Kari Sklenka-Gordon, a director and national leader at audit firm RSM, says she sees a “rejuvenation” of interest in automation spurred not only by audit risk but also by a desire to get more efficiency out of existing ERP systems. Especially where companies may have been following through on planned implementation during recessionary times, “the focus was just get the system in and get it working, but not with the best automation possible,” she says.

Now that the PCAOB has turned up the heat on internal controls, companies are intrigued by what more they can get out of their existing systems, especially in the middle market, says Sklenka-Gordon. Depending on configurations, sometimes that works, and sometimes it doesn’t. “Sometimes you find if you turn a setting on, it may break something else,” she says.

In pursuing more automation, companies also need to take care not to get carried away bolting together systems that may not interface with one another, says Sandra Richtermeyer, a COSO board member and recently appointed dean of the business school at University of Massachusetts Lowell. “I worry about companies having too many different products that they’re using,” she says. Patchwork systems can sometimes lead to less efficiency, not more.

The return on investment is a tricky calculation because it will vary so dramatically by company and by control, experts say.

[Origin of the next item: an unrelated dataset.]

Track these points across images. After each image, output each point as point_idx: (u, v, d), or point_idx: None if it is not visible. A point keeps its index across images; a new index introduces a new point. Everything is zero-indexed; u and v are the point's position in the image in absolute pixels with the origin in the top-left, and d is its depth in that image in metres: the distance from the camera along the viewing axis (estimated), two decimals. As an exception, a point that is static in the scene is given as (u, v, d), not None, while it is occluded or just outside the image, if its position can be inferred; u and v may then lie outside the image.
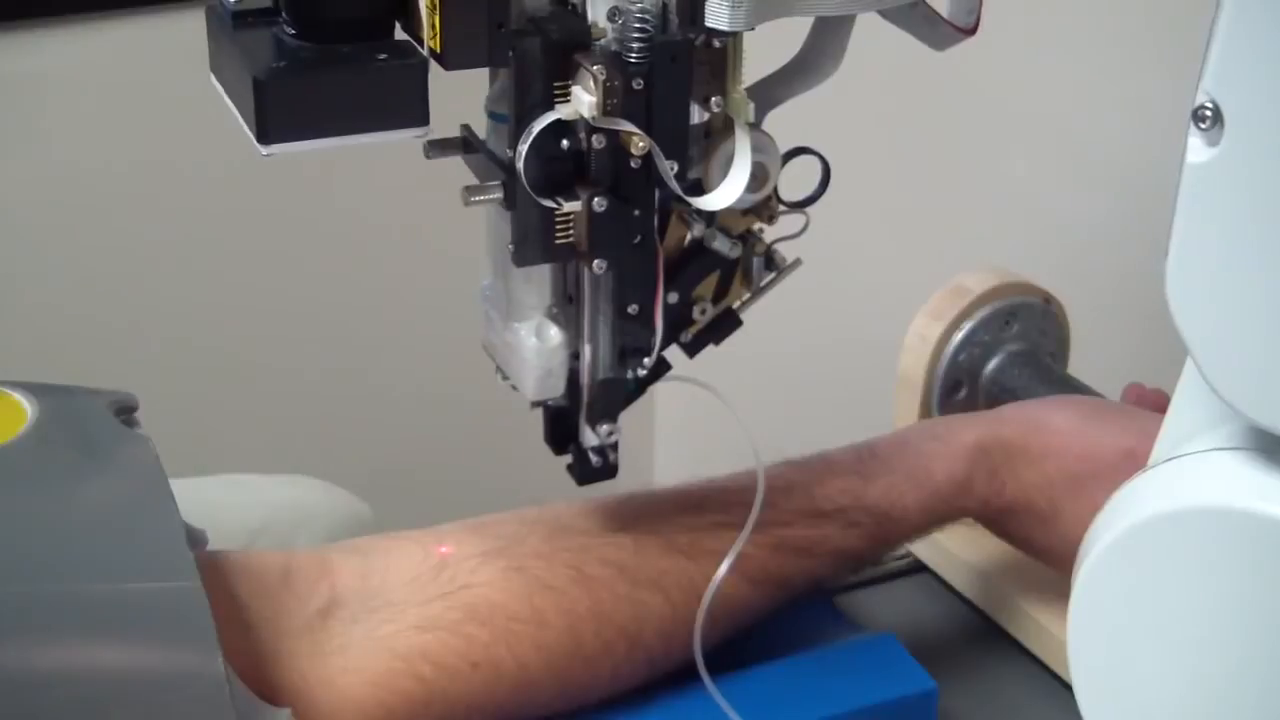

Automation is not cheap, but neither is the labor cost associated with ongoing manual execution of controls or the audit time associated with the external audit, not to mention the costs associated with remedying errors as they occur.

Even more difficult to factor in, says Sandy Herrygers, a partner and IT specialist leader at Deloitte, is the redeployment of human resources to higher-value tasks or analysis after freeing them from the manual processes. “When you replace some of that time with automation, people feel better about their work,” she says. “They’re not doing routine, rote control operations, so they can do more value-added activities from a business perspective.” That improves morale, she says.